***** TEXT PASSAGE *****

OS-Copilot/OS-Atlas-Base-4B

OS-Atlas: A Foundation Action Model For Generalist GUI Agents

[🏠Homepage] [💻Code] [🚀Quick Start] [📝Paper] [🤗Models][🤗Data] [🤗ScreenSpot-v2]

Overview

OS-Atlas provides a series of models specifically designed for GUI agents.

For GUI grounding tasks, you can use:

• OS-Atlas-Base-7B
• OS-Atlas-Base-4B

For generating single-step actions in GUI agent tasks, you can use:

• OS-Atlas-Pro-7B
• OS-Atlas-Pro-4B

Quick Start

OS-Atlas-Base-4B is a GUI grounding model finetuned from InternVL2-4B.

Notes: Our models accept images of any size as input. The model outputs are normalized to relative coordinates within a 0-1000 range (either a center point or a bounding box defined by top-left and bottom-right coordinates). For visualization, please remember to convert these relative coordinates back to the original image dimensions.

Inference Example

First, install the transformers library:

pip install transformers

For additional dependencies, please refer to the InternVL2 documentation

Then download the example image and save it to the current directory.

Inference code example:

import numpy as np
import torch
import torchvision.transforms as T
from PIL import Image
from torchvision.transforms.functional import InterpolationMode
from transformers import AutoModel, AutoTokenizer
IMAGENET_MEAN = (0.485, 0.456, 0.406)
IMAGENET_STD = (0.229, 0.224, 0.225)

def build_transform(input_size):
    MEAN, STD = IMAGENET_MEAN, IMAGENET_STD
    transform = T.Compose([
        T.Lambda(lambda img: img.convert('RGB') if img.mode != 'RGB' else img),
        T.Resize((input_size, input_size), interpolation=InterpolationMode.BICUBIC),
        T.ToTensor(),
        T.Normalize(mean=MEAN, std=STD)
    ])
    return transform

def find_closest_aspect_ratio(aspect_ratio, target_ratios, width, height, image_size):
    best_ratio_diff = float('inf')
    best_ratio = (1, 1)
    area = width * height
    for ratio in target_ratios:
        target_aspect_ratio = ratio[0] / ratio[1]
        ratio_diff = abs(aspect_ratio - target_aspect_ratio)
        if ratio_diff < best_ratio_diff:
            best_ratio_diff = ratio_diff
            best_ratio = ratio
        elif ratio_diff == best_ratio_diff:
            if area > 0.5 * image_size * image_size * ratio[0] * ratio[1]:
                best_ratio = ratio
    return best_ratio

def dynamic_preprocess(image, min_num=1, max_num=12, image_size=448, use_thumbnail=False):
    orig_width, orig_height = image.size
    aspect_ratio = orig_width / orig_height

    # calculate the existing image aspect ratio
    target_ratios = set(
        (i, j) for n in range(min_num, max_num + 1) for i in range(1, n + 1) for j in range(1, n + 1) if
        i * j <= max_num and i * j >= min_num)

***** DATA TO EXAMINE *****

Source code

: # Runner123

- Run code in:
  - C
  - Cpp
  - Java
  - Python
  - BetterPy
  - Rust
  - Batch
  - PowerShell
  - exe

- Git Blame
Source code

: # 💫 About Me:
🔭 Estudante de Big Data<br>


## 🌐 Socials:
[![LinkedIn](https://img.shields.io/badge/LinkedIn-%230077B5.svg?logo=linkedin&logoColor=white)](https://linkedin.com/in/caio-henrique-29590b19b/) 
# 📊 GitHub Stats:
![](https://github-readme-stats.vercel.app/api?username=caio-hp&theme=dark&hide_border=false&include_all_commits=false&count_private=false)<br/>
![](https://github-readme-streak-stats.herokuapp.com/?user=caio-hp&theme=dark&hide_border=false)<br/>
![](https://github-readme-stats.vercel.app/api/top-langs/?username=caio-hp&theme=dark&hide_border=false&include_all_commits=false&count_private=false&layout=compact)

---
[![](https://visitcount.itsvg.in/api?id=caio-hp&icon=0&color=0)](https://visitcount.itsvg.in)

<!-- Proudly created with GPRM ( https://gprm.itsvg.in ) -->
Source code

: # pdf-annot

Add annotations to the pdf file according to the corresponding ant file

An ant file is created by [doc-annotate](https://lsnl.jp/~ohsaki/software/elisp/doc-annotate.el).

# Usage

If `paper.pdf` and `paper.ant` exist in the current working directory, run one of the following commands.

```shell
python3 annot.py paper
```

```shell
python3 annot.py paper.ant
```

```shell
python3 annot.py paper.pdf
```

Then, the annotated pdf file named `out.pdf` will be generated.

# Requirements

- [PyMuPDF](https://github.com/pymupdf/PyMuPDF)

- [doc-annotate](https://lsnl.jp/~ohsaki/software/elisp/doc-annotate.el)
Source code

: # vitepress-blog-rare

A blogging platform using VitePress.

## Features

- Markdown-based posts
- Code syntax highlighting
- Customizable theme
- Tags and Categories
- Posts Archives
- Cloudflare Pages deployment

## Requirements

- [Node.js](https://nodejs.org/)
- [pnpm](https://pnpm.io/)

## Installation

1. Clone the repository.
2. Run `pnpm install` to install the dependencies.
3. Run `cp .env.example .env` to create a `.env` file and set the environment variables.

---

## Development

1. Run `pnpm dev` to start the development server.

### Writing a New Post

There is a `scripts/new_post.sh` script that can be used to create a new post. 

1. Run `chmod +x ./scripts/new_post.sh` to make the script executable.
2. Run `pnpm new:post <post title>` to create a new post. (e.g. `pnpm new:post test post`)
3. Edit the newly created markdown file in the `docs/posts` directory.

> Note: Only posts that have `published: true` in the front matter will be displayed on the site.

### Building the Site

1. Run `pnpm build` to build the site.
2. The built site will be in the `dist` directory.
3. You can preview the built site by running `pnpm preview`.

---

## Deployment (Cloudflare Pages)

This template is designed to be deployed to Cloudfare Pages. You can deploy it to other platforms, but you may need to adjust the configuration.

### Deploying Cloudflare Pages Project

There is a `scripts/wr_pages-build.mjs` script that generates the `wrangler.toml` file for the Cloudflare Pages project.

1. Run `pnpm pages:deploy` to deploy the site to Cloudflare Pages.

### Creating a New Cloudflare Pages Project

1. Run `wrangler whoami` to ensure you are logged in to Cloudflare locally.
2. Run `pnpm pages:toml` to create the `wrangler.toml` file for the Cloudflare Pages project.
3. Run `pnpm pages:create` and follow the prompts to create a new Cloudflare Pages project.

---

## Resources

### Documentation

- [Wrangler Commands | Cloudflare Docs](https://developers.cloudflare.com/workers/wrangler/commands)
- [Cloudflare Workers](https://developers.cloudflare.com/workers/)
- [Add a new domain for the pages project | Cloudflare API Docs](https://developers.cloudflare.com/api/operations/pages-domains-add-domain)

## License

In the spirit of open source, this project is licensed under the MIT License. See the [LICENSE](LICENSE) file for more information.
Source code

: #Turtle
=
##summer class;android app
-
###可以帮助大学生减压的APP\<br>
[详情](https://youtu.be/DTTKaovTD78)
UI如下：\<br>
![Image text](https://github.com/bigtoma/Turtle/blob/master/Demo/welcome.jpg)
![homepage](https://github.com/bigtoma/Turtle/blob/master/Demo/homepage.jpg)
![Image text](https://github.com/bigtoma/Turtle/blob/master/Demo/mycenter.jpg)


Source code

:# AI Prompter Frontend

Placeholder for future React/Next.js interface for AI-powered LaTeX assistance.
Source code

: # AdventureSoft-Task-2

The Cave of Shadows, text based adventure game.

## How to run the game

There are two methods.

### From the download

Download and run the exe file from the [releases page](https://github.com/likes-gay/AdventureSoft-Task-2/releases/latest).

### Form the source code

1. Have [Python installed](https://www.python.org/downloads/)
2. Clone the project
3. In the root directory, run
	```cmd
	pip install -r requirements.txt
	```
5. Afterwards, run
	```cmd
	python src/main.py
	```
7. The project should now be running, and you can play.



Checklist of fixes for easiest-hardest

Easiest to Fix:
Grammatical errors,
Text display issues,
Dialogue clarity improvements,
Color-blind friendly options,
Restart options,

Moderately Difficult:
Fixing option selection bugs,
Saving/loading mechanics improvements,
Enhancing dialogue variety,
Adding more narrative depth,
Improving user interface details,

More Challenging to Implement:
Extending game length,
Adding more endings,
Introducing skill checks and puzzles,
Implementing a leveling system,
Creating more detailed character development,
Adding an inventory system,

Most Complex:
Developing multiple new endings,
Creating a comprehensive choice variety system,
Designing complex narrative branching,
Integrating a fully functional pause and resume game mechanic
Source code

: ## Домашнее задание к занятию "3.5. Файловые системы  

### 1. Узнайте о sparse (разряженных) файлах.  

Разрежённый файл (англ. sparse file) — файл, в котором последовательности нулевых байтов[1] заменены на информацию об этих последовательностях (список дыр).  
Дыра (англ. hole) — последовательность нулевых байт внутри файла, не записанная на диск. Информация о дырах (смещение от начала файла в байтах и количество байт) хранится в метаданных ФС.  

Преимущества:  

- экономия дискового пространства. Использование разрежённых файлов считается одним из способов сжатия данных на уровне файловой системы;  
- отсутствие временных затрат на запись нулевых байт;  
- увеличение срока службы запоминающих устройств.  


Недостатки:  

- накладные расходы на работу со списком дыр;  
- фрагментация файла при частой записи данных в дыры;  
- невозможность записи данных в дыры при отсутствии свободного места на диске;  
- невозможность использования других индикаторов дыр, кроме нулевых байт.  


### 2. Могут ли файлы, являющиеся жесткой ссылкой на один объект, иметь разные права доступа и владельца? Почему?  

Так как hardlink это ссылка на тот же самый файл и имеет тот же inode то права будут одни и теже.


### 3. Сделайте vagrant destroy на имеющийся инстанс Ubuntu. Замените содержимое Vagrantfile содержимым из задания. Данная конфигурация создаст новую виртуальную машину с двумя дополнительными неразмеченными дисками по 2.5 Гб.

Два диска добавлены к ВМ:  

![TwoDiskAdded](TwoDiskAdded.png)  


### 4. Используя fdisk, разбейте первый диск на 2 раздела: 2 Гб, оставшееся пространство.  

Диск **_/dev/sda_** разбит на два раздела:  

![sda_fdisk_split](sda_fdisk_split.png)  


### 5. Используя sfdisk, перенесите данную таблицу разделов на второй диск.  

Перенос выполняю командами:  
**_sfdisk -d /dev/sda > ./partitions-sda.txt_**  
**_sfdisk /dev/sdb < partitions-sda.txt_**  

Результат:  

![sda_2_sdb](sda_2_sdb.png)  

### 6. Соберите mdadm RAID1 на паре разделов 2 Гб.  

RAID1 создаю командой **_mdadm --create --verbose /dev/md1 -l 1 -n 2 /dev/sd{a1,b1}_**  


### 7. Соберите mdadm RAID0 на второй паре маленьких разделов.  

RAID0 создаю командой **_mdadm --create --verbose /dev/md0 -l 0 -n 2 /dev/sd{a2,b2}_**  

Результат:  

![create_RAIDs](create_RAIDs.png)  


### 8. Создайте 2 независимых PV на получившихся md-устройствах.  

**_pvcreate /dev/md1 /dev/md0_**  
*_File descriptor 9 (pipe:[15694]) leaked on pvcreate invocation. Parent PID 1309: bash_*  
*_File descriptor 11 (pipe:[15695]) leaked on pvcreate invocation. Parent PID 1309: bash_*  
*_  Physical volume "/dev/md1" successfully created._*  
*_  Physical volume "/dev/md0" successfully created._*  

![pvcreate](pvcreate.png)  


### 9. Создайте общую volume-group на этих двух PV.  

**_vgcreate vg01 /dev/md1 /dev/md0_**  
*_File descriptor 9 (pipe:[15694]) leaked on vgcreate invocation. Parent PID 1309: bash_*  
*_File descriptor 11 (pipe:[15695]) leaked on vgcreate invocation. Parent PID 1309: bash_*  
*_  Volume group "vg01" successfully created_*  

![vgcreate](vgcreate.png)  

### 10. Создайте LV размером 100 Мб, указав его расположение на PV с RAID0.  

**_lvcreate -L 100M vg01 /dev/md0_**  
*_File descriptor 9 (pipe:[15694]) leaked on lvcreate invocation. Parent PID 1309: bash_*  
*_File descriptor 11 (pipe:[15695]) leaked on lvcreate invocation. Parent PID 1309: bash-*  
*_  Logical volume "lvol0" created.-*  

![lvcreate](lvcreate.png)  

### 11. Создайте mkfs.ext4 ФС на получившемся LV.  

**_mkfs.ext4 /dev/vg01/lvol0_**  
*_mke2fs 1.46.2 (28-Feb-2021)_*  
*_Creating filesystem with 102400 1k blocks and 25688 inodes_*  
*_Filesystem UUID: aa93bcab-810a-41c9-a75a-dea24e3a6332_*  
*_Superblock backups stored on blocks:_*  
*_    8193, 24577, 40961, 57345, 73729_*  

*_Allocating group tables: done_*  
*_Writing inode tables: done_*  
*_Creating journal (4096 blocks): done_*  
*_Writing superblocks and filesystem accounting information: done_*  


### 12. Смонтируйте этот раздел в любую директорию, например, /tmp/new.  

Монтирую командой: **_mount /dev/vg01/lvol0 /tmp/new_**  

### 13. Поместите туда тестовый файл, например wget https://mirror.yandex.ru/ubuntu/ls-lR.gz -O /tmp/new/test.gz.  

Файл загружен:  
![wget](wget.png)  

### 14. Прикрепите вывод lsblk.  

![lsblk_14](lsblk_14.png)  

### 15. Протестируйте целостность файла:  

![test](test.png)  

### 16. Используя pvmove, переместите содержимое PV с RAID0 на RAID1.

*****

__ACTIVITIES__.
1. Answer these from the OS-Atlas model page, one line each:
(a) Which model was OS-Atlas-Base-4B finetuned from?
(b) What range are the model outputs normalized to?
(c) Which two models are listed for generating single-step actions in GUI agent tasks?
2. Translate this sentence from the OS-Atlas model page into Spanish: "Our models accept images of any size as input."
3. Update the OS-Atlas model page by writing out everything from "# calculate the" down to "j >= min_num)", with "max_num" changed to "max_tiles" throughout.

__ANSWERS FOR THE TASKS__.
1.
(a) InternVL2-4B
(b) A 0-1000 range of relative coordinates
(c) OS-Atlas-Pro-7B and OS-Atlas-Pro-4B

2. Nuestros modelos aceptan imágenes de cualquier tamaño como entrada.

3.
# calculate the existing image aspect ratio
    target_ratios = set(
        (i, j) for n in range(min_num, max_tiles + 1) for i in range(1, n + 1) for j in range(1, n + 1) if
        i * j <= max_tiles and i * j >= min_num)